Na sociedade burguesa, as necessidades básicas não são realizadas por milhões de seres humanos. Aproximadamente 10% da humanidade passa fome, não satisfazendo a mais premente necessidade básica. Além desses, há milhões de desempregados, desabrigados, e outros que conseguem se alimentar razoavelmente, mas não conseguem satisfazer outras necessidades básicas. Esses se encontram numa situação em que a realidade é hostil. Esses seres humanos se defrontam com um mundo miserável ao lado da riqueza e do desperdício. Milhares sofrem com a repressão policial, a falta de acesso a bens coletivos, entre diversos outros processos.

Porém, uma parte considerável da humanidade está para além das necessidades básicas. Uma vez satisfeita tais necessidades, o ser humano pode ter tempo disponível e vontade de realizar novas atividades. Historicamente, como demonstrou Marx, os seres humanos realizam o trabalho e a cooperação para satisfazer tais necessidades e esses meios se tornam, eles mesmos, necessidades (MARX; ENGELS, 1982). Aqui encontramos o que é especificamente humano, o trabalho como práxis, objetivação, e a socialidade, a convivência humana, formando um ser práxico e social. E isso se torna vital para tais seres humanos, são necessidades, que, uma vez não satisfeitas, geram o mal-estar, a insatisfação, gerando desequilíbrios psíquicos e outros problemas.

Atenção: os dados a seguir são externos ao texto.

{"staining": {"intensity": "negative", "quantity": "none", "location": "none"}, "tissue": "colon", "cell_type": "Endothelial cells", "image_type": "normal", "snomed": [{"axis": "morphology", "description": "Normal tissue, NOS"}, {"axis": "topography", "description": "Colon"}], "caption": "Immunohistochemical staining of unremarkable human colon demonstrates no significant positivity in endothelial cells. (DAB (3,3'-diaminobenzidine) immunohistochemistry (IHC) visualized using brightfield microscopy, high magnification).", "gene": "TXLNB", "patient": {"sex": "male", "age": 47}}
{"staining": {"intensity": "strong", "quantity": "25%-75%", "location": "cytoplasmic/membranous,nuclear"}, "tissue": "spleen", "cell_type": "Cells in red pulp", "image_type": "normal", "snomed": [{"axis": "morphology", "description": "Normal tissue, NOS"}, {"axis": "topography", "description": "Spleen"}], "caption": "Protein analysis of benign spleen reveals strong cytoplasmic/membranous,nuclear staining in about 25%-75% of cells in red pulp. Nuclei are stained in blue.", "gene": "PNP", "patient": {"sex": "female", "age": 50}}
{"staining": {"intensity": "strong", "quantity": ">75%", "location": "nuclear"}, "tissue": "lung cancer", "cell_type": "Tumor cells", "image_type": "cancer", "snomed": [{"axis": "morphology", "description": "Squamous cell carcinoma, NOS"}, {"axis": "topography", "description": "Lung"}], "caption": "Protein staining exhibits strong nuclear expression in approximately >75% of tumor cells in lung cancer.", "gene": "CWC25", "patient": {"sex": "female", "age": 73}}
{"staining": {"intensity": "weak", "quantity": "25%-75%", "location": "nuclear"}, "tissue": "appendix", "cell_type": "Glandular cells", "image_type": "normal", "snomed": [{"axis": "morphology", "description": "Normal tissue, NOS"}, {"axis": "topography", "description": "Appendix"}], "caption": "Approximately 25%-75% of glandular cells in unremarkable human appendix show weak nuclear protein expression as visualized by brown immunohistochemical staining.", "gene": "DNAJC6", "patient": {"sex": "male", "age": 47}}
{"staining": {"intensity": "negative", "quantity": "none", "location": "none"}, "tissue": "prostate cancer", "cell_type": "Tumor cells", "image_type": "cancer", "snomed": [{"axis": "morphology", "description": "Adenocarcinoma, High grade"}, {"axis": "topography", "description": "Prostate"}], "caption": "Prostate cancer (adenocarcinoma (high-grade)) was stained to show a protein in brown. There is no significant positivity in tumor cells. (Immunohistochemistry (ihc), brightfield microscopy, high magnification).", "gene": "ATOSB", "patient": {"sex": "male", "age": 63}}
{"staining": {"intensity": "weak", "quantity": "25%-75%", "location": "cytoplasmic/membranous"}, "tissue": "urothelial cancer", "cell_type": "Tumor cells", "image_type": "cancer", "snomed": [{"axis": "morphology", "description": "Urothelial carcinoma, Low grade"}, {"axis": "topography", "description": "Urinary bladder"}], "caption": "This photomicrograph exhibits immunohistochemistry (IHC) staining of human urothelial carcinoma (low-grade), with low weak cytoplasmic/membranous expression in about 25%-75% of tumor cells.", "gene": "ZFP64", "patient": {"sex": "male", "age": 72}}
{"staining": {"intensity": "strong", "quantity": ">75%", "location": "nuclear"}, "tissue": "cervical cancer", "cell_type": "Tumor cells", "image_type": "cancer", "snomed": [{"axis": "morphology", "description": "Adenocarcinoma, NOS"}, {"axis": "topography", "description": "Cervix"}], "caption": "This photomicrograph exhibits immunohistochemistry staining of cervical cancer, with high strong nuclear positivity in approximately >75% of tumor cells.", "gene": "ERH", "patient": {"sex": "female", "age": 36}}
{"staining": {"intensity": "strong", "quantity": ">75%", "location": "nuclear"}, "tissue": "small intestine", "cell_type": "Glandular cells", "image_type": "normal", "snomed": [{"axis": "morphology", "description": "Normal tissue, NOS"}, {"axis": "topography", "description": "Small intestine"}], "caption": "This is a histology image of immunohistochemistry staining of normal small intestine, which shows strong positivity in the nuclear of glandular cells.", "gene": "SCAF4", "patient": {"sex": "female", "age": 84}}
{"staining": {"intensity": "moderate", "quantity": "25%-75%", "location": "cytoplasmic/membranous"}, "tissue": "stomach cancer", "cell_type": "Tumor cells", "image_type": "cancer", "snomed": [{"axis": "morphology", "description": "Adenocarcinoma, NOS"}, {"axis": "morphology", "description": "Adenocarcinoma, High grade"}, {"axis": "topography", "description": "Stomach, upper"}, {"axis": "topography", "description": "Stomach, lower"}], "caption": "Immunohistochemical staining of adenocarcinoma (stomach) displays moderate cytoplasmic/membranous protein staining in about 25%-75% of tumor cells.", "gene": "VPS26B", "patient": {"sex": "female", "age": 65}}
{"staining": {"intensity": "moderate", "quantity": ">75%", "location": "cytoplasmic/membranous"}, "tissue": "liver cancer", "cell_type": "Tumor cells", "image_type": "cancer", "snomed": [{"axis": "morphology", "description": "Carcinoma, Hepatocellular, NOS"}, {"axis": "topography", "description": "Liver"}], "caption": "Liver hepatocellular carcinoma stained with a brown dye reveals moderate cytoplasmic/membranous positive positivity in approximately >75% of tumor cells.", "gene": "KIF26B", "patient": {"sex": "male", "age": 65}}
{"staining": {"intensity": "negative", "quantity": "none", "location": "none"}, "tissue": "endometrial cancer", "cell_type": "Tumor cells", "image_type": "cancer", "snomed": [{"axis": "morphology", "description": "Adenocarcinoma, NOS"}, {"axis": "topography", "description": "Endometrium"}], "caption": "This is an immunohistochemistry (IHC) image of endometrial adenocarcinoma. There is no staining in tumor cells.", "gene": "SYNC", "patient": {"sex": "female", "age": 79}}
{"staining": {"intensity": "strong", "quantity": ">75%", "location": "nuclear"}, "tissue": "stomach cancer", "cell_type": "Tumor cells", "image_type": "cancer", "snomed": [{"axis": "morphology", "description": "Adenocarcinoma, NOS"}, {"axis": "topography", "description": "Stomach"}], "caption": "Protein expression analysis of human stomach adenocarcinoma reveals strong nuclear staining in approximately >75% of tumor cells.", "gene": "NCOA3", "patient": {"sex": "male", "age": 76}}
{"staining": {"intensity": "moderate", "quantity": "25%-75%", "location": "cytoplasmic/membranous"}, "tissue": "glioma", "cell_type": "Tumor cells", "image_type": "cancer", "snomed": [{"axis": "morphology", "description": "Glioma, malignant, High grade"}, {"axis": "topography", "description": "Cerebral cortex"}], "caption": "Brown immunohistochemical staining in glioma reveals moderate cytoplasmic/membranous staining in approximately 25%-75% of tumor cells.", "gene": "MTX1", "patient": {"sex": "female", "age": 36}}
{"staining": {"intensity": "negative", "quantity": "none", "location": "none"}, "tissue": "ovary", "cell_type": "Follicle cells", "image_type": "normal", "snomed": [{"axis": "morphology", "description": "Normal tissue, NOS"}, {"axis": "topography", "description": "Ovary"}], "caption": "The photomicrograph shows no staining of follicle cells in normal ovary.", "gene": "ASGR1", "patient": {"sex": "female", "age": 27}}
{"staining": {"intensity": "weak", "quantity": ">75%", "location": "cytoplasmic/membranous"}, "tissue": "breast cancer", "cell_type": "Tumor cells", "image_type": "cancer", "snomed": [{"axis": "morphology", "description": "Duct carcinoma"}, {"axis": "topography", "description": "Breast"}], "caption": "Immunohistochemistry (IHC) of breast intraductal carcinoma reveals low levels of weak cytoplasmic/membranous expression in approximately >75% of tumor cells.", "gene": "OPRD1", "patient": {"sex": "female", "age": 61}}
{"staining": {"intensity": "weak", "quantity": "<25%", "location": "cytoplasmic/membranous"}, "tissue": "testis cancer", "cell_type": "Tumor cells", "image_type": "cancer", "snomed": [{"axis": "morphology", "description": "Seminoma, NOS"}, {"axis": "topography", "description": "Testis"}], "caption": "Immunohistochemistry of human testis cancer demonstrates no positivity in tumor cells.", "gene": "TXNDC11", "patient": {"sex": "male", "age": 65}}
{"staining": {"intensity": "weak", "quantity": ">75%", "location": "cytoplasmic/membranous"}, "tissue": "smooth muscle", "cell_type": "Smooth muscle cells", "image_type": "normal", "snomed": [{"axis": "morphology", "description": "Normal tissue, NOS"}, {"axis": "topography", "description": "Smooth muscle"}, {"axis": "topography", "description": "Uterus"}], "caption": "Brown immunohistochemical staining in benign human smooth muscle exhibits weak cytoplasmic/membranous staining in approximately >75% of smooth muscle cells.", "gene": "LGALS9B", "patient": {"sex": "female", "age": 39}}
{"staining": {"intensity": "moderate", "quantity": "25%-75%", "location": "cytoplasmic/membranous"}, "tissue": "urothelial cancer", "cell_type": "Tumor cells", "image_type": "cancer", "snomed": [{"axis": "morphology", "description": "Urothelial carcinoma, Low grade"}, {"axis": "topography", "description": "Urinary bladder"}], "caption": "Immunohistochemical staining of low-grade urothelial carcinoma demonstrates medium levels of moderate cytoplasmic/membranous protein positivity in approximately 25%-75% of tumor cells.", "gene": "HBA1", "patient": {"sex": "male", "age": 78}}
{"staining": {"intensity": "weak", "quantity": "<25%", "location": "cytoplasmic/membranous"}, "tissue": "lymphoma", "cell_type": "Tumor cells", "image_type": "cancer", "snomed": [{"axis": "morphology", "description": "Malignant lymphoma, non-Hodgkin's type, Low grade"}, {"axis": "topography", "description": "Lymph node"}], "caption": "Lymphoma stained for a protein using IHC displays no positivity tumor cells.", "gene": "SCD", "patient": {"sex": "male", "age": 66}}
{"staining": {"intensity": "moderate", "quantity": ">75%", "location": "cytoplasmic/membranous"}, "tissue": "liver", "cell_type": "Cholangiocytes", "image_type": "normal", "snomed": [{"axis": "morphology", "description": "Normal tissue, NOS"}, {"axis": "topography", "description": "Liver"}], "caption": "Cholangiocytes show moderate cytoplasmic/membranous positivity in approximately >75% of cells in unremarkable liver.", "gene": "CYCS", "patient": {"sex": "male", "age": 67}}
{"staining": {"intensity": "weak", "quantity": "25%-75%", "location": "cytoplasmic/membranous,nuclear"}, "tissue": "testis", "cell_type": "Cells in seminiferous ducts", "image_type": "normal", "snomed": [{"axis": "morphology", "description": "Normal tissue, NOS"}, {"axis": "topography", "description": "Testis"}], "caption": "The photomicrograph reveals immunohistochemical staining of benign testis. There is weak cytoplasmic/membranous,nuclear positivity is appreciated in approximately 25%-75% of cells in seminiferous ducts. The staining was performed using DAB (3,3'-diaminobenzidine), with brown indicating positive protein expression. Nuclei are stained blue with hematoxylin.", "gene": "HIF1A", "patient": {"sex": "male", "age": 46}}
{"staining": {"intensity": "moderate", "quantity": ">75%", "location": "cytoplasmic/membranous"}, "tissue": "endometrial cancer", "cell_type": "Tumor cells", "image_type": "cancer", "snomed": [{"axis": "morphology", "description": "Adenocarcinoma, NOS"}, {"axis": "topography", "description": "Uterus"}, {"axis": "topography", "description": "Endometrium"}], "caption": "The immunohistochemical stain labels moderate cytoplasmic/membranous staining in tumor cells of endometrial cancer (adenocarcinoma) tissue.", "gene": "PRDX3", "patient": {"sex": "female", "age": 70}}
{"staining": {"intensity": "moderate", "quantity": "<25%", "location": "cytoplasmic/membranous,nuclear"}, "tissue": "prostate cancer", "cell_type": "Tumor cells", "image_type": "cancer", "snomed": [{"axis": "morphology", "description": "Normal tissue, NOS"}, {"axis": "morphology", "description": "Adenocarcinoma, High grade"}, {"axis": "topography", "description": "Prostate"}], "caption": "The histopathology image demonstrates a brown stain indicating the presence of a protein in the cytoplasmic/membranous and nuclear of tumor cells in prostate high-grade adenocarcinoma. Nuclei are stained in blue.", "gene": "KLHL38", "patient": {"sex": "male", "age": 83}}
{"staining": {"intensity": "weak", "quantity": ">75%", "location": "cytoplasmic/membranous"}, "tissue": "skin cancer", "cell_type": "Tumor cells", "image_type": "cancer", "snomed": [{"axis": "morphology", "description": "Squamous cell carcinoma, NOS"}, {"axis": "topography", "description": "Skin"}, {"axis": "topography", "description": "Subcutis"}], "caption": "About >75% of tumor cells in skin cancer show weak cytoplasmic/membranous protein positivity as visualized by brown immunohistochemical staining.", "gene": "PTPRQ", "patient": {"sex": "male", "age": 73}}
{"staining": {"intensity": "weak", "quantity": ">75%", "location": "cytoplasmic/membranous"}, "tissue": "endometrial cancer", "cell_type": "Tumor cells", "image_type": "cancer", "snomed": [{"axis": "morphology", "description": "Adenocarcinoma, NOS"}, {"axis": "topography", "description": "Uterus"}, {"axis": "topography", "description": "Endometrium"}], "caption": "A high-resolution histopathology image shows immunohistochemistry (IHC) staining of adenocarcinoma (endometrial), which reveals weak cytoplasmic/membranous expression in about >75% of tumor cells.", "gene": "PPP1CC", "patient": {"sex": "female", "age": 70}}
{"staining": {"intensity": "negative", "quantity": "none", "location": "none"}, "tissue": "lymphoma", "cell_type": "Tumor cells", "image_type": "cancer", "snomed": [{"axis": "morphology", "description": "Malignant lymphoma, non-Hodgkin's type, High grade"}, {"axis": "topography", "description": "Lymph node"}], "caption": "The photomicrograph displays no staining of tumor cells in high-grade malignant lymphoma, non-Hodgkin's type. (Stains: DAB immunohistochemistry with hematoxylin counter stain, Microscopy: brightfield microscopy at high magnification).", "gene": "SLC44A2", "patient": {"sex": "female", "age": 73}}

O ser humano que não consegue estabelecer vínculos sentimentais e laborativos com outros, torna-se portador de uma grande carga de insatisfação, mesmo que não a perceba. Da mesma forma, se ele não consegue desenvolver uma práxis (atividade teleológica consciente), se não consegue desenvolver suas potencialidades, suas capacidades físicas e mentais, a sua criatividade, se torna um ser profundamente insatisfeito. Sem dúvida, é possível compensar isso, bem como é possível fugir disso.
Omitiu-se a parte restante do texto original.